Hungary and Poland plan nuclear to replace coal

05 March 2021

Hungary is now the sixth European country to bring forward its coal phaseout plan, announcing that it will shut its last remaining coal plant in 2025. Meanwhile Poland says its first nuclear power unit will be built in Gdansk and the second one probably at the site of its Belchatów coal plant.

Poland might build a nuclear unit at the Belchatów coal plant site (Image: Wikipedia)

Hungarian President János Áder announced the country’s original plan to exit coal by 2030 at the United Nations Climate Action Summit in New York in September 2019. He said Hungary would simultaneously increase its solar power capacity ten times and expand the capacity of its nuclear power plants. These efforts would mean that 90% of Hungary’s electricity production will be carbon-free within a decade, he said.

This week, the secretary of state for the Development of Circular Economy, Energy and Climate Policy, Attila Steiner, announced a more ambitious target during a meeting of the Powering Past Coal Alliance (PPCA), to bring forward Hungary's phaseout of coal to 2025. Hungary is to receive support from the EU’s new Just Transition Fund to support the transition of its coal regions, of which closure of the 884 MW Matra coal power plant is a part. PPCA is a coalition of national and sub-national governments, businesses and organisations working to advance the transition from unabated coal power generation to clean energy.

Hungary has four nuclear reactors generating about half of its electricity. In 2018, nuclear accounted for 49% of its electricity mix, natural gas for 23%, and coal for 15%.

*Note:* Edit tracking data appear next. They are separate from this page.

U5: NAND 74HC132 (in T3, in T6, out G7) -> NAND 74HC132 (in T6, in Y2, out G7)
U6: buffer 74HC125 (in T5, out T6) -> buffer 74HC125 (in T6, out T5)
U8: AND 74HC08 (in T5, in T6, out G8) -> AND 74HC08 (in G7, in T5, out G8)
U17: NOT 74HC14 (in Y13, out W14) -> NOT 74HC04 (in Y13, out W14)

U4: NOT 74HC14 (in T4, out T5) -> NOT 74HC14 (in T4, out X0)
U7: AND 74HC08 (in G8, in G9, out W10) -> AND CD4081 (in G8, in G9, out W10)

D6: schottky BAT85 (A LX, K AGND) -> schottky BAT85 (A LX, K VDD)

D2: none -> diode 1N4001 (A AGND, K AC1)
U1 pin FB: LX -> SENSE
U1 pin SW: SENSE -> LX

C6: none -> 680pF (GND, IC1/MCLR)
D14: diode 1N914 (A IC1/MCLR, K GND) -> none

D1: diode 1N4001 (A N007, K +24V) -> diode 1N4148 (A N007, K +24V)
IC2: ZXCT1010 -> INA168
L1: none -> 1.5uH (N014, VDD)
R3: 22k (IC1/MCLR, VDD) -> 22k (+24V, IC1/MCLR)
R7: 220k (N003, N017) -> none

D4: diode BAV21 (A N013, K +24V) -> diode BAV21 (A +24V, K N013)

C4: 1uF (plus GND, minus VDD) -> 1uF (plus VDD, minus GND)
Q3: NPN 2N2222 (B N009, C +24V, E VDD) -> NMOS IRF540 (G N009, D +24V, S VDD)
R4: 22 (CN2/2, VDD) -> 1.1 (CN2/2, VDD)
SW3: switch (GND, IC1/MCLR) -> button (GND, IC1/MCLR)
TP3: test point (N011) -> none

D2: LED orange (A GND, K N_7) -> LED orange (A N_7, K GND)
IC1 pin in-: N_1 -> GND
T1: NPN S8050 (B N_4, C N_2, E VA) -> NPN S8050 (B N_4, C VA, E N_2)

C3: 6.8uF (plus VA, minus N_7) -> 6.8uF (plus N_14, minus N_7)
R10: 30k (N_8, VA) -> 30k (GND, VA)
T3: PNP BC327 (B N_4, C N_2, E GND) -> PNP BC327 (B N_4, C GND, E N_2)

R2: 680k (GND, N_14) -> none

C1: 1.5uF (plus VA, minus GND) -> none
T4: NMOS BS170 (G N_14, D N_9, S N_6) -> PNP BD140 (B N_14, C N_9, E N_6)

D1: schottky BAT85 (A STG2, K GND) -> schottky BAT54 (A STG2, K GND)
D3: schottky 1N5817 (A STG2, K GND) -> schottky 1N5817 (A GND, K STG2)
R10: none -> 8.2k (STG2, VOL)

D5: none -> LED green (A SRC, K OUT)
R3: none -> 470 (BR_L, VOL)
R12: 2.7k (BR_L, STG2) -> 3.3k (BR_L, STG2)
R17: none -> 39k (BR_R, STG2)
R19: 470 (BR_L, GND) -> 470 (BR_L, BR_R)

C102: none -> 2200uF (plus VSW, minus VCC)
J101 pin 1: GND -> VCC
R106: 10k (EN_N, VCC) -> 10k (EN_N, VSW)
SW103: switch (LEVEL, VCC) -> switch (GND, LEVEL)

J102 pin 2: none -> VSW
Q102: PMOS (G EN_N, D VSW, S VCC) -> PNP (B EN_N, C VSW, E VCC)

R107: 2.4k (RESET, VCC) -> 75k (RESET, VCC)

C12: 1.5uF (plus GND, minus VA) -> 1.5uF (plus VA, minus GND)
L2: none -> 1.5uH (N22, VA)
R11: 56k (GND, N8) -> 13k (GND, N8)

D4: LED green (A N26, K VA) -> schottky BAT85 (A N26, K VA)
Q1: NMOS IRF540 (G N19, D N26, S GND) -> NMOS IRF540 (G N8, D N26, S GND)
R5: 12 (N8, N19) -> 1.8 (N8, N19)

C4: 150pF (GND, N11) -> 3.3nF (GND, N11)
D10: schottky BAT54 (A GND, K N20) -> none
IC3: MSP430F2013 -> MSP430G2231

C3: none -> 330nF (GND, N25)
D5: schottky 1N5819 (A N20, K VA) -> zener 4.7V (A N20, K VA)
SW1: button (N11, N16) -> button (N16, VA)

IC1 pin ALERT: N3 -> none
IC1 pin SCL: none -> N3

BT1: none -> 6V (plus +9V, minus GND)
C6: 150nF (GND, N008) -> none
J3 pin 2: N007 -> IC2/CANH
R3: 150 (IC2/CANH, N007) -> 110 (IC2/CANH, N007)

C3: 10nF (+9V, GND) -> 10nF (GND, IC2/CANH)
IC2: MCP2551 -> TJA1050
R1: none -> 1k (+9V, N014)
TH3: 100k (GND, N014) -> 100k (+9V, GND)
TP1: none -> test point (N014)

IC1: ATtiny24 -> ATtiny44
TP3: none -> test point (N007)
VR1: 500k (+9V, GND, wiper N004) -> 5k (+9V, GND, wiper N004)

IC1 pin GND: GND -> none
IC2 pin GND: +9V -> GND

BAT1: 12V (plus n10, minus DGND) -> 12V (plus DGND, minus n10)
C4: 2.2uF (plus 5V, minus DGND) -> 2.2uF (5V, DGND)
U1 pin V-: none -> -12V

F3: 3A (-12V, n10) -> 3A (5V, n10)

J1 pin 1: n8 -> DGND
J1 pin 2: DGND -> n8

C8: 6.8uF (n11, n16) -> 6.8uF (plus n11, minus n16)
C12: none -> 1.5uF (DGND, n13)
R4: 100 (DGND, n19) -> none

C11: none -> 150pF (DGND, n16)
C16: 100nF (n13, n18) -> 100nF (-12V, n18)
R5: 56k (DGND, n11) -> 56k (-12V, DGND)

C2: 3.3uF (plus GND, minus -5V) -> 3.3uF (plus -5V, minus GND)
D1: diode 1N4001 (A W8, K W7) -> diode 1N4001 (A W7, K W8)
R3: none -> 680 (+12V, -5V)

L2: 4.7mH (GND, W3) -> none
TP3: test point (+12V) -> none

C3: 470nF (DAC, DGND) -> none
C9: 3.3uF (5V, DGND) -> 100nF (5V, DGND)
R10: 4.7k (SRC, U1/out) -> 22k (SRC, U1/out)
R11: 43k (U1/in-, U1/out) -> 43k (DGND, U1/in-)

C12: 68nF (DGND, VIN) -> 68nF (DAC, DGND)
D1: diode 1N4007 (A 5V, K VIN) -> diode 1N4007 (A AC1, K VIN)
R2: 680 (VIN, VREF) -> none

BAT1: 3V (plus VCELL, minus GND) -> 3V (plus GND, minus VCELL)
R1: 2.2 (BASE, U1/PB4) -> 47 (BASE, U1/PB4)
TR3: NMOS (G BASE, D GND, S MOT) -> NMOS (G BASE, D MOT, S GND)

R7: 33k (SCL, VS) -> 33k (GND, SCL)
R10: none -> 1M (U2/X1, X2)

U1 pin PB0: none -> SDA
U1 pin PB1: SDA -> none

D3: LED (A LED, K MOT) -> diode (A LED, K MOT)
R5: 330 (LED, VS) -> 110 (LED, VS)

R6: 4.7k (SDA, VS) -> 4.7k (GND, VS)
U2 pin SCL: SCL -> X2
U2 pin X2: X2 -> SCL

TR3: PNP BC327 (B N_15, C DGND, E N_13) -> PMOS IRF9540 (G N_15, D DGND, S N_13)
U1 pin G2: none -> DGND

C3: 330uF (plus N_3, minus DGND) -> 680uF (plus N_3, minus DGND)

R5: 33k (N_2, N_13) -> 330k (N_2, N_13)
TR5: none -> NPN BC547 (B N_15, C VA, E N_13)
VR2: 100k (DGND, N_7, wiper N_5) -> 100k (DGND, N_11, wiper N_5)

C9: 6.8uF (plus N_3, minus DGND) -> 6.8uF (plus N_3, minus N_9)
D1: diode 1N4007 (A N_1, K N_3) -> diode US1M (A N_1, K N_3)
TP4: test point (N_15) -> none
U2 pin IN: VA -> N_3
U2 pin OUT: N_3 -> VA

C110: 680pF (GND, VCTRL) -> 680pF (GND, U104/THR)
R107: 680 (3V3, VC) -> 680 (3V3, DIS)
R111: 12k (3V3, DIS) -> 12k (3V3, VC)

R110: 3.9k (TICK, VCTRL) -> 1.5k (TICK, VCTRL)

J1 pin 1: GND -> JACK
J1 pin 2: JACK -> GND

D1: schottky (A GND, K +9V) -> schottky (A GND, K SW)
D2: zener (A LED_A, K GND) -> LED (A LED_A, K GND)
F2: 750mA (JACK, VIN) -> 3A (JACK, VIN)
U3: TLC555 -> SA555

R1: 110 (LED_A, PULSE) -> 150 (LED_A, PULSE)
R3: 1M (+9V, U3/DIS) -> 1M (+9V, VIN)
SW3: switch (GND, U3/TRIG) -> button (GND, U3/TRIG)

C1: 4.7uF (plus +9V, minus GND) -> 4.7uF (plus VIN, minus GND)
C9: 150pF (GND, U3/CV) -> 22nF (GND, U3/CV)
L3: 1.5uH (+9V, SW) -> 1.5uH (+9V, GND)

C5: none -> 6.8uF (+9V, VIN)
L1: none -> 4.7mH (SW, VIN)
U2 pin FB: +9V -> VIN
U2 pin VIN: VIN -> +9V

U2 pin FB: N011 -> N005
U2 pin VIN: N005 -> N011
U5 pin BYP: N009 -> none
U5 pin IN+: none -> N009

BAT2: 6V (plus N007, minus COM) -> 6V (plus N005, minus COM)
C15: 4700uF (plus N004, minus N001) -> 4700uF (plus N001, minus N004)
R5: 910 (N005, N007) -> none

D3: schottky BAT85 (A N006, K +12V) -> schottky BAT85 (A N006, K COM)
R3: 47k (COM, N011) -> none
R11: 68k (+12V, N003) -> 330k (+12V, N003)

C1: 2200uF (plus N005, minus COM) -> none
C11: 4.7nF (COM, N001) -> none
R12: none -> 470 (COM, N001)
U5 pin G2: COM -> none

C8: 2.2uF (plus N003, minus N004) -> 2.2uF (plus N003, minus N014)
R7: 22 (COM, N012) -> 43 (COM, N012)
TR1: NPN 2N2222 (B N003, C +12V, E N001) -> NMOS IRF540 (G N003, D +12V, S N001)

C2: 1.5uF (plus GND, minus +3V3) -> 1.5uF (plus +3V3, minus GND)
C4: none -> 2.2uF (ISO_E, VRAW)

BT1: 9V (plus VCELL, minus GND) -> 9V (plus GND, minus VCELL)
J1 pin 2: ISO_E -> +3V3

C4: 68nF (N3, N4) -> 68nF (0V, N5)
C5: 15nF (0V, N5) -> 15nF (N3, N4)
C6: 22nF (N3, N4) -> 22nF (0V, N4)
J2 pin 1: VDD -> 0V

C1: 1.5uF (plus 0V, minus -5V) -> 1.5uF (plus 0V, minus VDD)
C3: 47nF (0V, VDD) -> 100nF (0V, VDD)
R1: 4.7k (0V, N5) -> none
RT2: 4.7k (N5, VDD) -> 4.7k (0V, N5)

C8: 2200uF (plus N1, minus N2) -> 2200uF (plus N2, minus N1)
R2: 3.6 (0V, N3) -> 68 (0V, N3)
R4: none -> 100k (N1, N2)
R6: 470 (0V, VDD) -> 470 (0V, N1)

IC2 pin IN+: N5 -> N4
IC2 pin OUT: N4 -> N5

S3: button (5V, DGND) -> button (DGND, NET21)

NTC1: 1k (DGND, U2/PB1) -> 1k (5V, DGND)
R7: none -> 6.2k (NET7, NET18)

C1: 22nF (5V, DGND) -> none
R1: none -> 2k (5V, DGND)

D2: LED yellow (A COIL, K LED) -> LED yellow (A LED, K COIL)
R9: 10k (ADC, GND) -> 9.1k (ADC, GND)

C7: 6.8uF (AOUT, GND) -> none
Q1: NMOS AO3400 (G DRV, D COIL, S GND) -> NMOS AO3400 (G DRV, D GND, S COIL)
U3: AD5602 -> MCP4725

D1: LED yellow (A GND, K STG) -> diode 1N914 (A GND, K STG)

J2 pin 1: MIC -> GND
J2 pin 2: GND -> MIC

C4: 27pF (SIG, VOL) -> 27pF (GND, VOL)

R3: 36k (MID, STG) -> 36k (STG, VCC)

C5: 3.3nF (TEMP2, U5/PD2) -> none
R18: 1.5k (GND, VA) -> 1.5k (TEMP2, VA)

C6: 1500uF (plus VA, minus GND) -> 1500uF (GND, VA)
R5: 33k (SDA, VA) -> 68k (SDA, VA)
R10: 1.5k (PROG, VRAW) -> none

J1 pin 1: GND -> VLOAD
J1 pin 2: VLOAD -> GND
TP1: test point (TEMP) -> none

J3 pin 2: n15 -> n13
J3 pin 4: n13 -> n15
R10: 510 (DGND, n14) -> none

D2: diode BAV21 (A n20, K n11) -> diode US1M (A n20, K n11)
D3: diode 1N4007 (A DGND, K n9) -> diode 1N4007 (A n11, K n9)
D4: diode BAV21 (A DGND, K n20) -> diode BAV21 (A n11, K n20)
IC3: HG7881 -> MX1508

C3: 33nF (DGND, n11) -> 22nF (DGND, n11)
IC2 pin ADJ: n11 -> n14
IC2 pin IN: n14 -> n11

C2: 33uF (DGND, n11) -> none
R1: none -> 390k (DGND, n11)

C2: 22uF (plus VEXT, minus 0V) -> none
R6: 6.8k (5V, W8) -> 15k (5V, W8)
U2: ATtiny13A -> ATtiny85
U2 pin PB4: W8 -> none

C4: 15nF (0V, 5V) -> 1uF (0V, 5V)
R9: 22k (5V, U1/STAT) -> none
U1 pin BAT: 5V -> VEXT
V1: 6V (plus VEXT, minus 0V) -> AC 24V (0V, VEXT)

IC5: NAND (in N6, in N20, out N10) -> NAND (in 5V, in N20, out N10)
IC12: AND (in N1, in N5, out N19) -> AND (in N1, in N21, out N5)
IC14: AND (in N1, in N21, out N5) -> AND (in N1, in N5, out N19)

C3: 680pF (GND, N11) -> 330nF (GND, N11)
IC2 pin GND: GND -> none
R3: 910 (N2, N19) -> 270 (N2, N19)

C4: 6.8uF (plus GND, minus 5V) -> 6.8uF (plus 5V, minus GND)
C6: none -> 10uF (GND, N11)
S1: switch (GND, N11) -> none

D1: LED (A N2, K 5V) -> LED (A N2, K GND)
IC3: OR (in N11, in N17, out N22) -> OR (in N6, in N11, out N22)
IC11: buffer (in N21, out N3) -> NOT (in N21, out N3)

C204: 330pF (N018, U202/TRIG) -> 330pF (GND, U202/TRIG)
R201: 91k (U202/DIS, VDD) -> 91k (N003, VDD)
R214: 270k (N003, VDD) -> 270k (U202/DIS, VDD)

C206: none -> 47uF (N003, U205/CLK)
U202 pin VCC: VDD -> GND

The country has four nuclear units at Paks, which is 100 km south of Budapest. These are Russian-supplied VVER-440 pressurised water reactors, which started up between 1982 and 1987. Russia and Hungary signed an inter-governmental agreement in early 2014 for Russian enterprises and their international sub-contractors to supply two VVER-1200 reactors at Paks, including a Russian state loan of up to EUR10.0 billion (USD11.2 billion) to finance 80% of the project, which is known as Paks II. The Hungarian Energy and Public Utilities Regulatory Authority announced in November last year that it had approved Atomerőmű Zrt's plan to construct the two new units at the existing Paks plant site. A construction licence for the project is required from the nuclear regulator, the Hungarian Atomic Energy Authority, before building work can start.

Polish reactor at Belchatów

Poland's Energy Policy for 2040 is based on three pillars: a just transition; a zero-emission energy system; and good air quality. As part of this policy, Poland plans to build six nuclear units by 2043.

Poland's Secretary of State for Strategic Energy Infrastructure Piotr Naimski told the RMF FM radio station on 3 March that the first unit will be built in Gdańsk Pomerania, and that this is expected to start operations in 2033. The second nuclear power plant will most likely be built at Belchatów, he added.

Asked if Poland could afford its nuclear power plant programme, he said: "Yes, Poland will be able to afford it. Will it be easy? No. It will be very, very difficult." The money for its clean energy transition "will come from our budget, for a large part or most of it," he said, adding, "We will also have the money to do so with European funds."

Naimski announced last week that the diplomatic notes Poland and the USA exchanged last year on cooperation in the development of Poland's civil nuclear power programme had officially entered into force. This means the USA now has 18 months to prepare both a technology and a financing offer to build nuclear power plants in Poland, he said.

The Polish government said in September last year that it plans to phase out coal more quickly than its previously stated ambition. The share of coal in the country's energy mix should fall to 35.6-56% in 10 years, which contrasts with the 56-60% provided for in a government report in November 2019. According to the latest plan, the share of coal in Polish energy consumption could fall to 11-28% by 2040, depending on whether the price of CO2 emissions permits will be cheaper or more expensive.